One day at lunch one of the twins comes running up to me, her hands covered in blood.  Okay, okay, calm.  Her thumb has a huge gash which she got from running into a metal part on one of the doors.  I knew where the first aid kit was so I grabbed a few things and the other kids helped her wash the wound.  There is no running water at the school.  You have to use a smaller bucket to scoop out water from the big container, and then put that into a bucket with a spot.  None of this is particularly sanitary, but we have a big bottle of disinfectant liquid so I pour that over the wound while she screams and the other children pour water over it.  It doesn't seem to need stitches so we dry and bandage as well as we can and she's set.  The next day at lunch she comes screaming and covered in blood again and has cut open another finger.  The kids know the drill so we go through the same process all over again.  I am so, so thankful for clean, running water and an abundance of bandaids back home.  Someone usually has pink eye which I've contracted once already, and though I haven't seen lice I suspect it may be there.  One of the girls in my class had to pick some kind of mite off my head and I freaked out.  It seemed to be just one.
A few days post finger cuts.


These children do not usually have access to modern electronics, so one of the goals at the school is to get them to be more technologically literate.  We are hoping to get a computer of some kind that they can learn the basics on.  I will sometimes let the older kids use my camera, which is great but usually turns into a disaster with turn taking.  They are very preoccupied with things being fair, but will always try for "one more" than the rest.
Today we learned how to take selfies!
H is "etch", there is somehow no difference between P, F, B, and V sounds, R's are rolled, "Ya miss?
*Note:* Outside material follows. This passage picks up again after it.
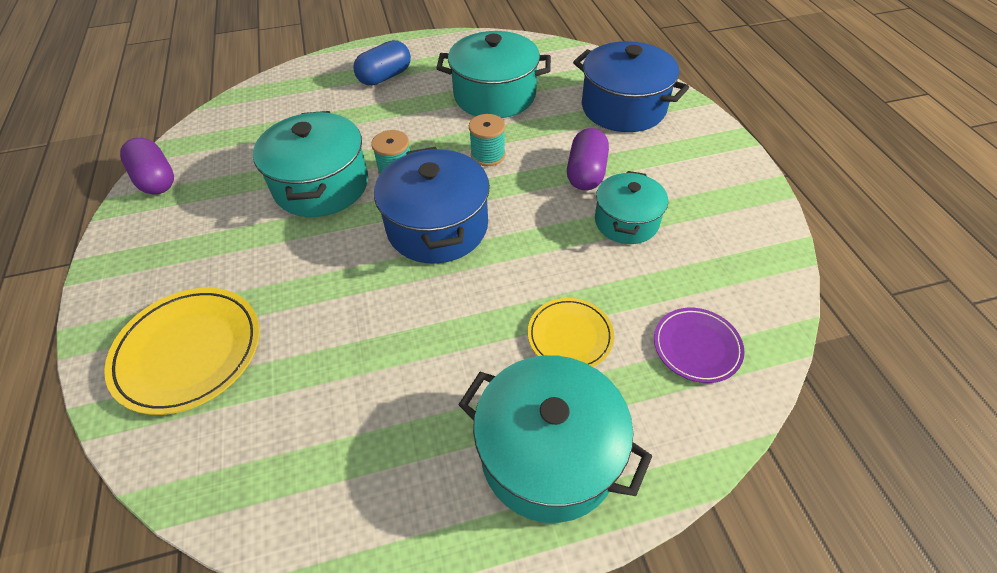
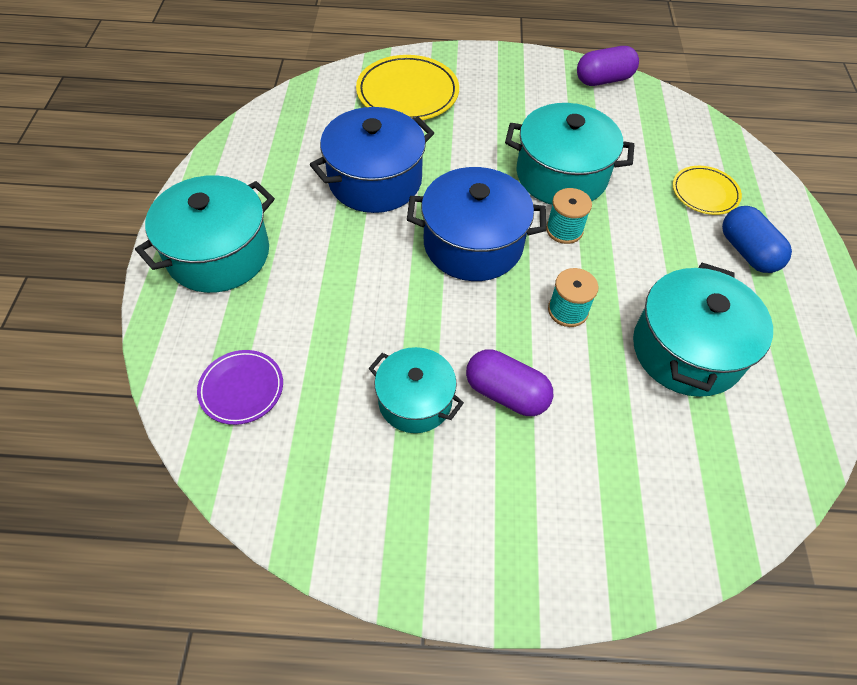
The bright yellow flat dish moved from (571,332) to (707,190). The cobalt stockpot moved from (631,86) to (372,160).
Noooo." generally means no, "game off" when playtime is over.  I've taught them that we don't say good morning after lunch, so now in the mornings we get both. "Namaste, Miss! How are you, miss? Good morning! Good afternoon!" It's a start.

It still astounds me how very resourceful everyone is here, and how respectful the children are.
And the best part?  I'm actually starting to UNDERSTAND what they're saying!